Dan Jaemin benar-benar dibuat tercenung dibuatnya. Kalau ia makin menerima keberadaan Renjun setiap harinya, ia benar-benar akan kalah akan hatinya sendiri. Ia akan mengingkari ucapannya sendiri. Bukankah harusnya ia membuat jarak lagi dengan Renjun?

Belum Jaemin menjawab, Jeno keburu mengabaikannya dan beralih pada Renjun yang baru datang.

"Selamat pagi Renjun, kau menyempatkan diri membelinya? Padahal mama tak usah didengar." Jeno berdecak begitu melihat Renjun membawa satu bingkisan berisi kue yang ia beli dalam perjalanan kemari.

"Tidak apa, lagi pula sekalian aku beli untuk pangeran Jaemin juga." Jawab Renjun tak keberatan.

Kemarin Nyonya Lee dengan iseng mengatakan keinginannya memakan kue yang sudah lama tak ia makan, dan Renjun bilang ia sering melihatnya di toko dalam perjalannya kemari.

Dan Jeno tak menyangka kalau Renjun begitu serius membelikannya untuk sang mama, padahal ia yakin kalau mamanya hanya senang berbicara dengan Renjun saja. Tanpa benar-benar menginginkan segala hal.

"Aku?" Jaemin mengerutkan dahinya mendengar namanya disebut.

Renjun mengangguk. "Ya, tadi aku juga membeli beberapa biskuit di perjalanan kemari." Ujarnya.

"Pangeran Jaemin, mau kan menikmati kuenya bersama?"
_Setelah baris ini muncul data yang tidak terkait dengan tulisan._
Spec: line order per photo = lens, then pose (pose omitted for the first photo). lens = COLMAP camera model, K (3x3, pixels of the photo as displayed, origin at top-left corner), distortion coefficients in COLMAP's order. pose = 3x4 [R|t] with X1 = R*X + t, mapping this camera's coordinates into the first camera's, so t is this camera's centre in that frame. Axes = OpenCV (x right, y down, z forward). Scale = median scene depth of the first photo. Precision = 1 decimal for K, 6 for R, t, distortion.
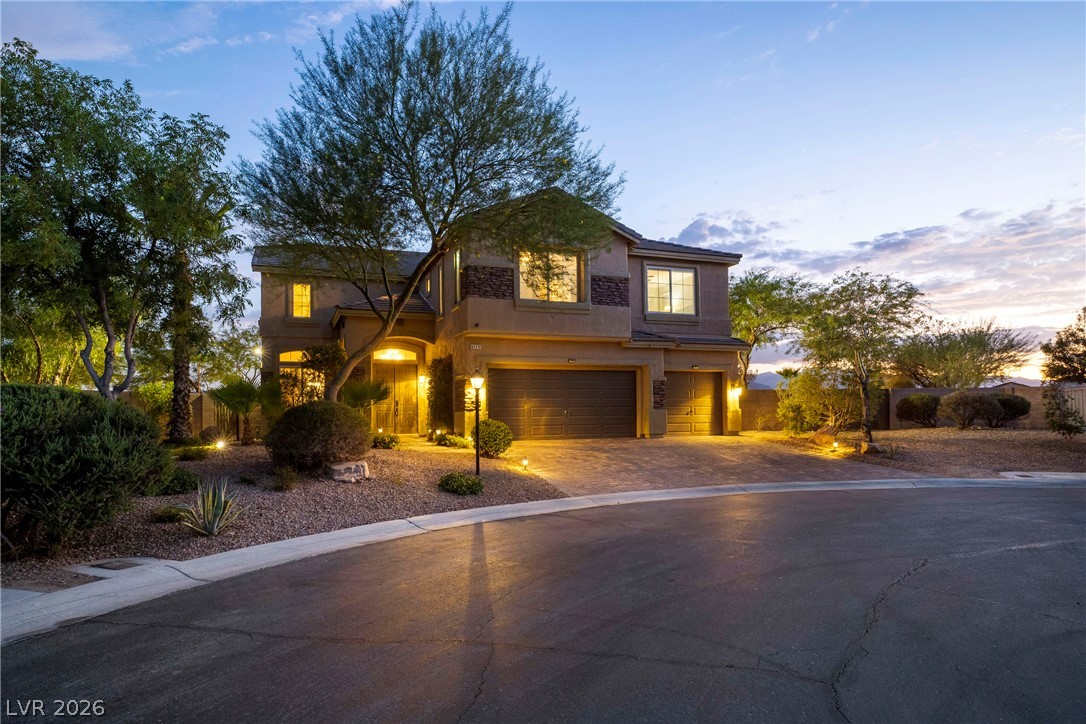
lens RADIAL K [[634.2, 0, 543.0], [0, 634.2, 362.0], [0, 0, 1]] dist [0.000572, 0.000248]
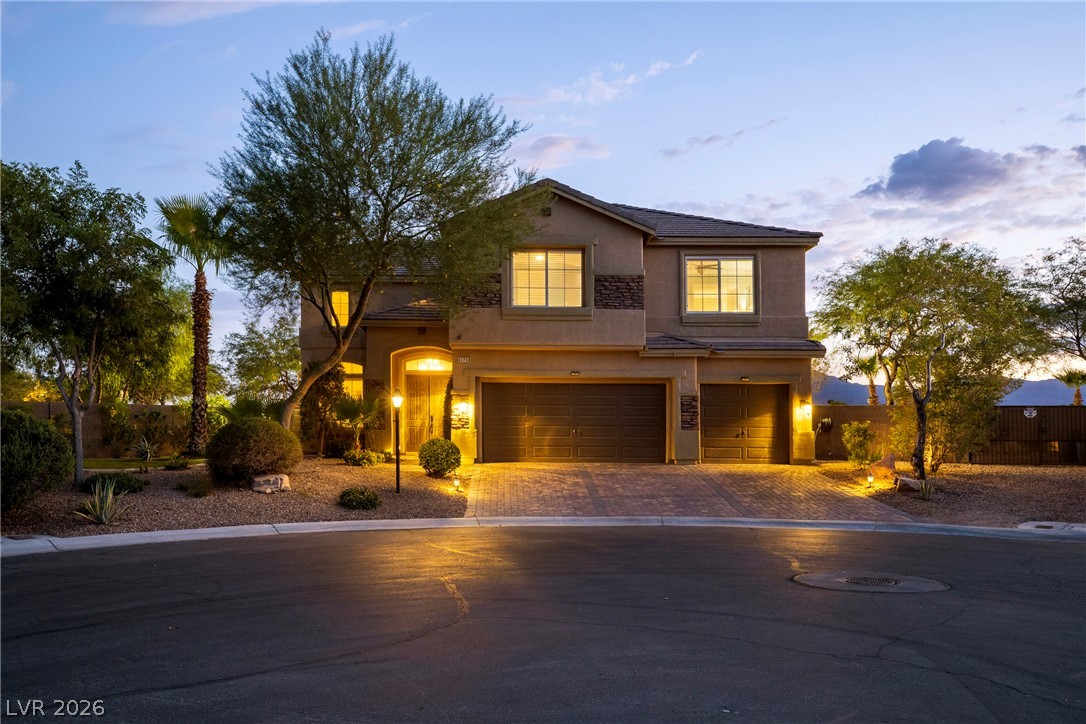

"Ah, harusnya aku langsung pergi dari tadi." Jeno mendumel menyadari keberadaannya hanya pajangan yang tak dianggapa ada saat ini.

Setelah kepergian Jeno, Jaemin mengajak Renjun ke taman istana. Ia membawanya menuju kursi yang ada pinggir bangunan, agar mereka bisa menikmati pemandangan taman dengan leluasa juga dengan suasana yang lebih teduh juga.

"Renjun, ini mirip kue yang dibuat mama mu bukan?" Ujar Jaemin begitu melihat biskuit yang tengah pelayan pindahkan pada piring.

"Ya, kebetulan ini kesukaanku. Aku selalu meminta mama membuatkannya untukku, dan saat itu mama membuatnya untuk anda karena ia pikir anda akan menyukainya." Jawab Renjun.

Ah, satu lagi yang Jaemin tau soal kesukaan Renjun. Setelah buku, buah apel, berjalan jalan menikmati suasana pagi dan sore hari. Renjun juga suka biskuit coklat ini.

Para pelayan yang bantu siapkan cemilan telah pergi, kini sisa mereka berdua saja. Jaemin meraih satu, dan mulai menggigitnya, ia menatap Renjun yang menunggu reaksinya?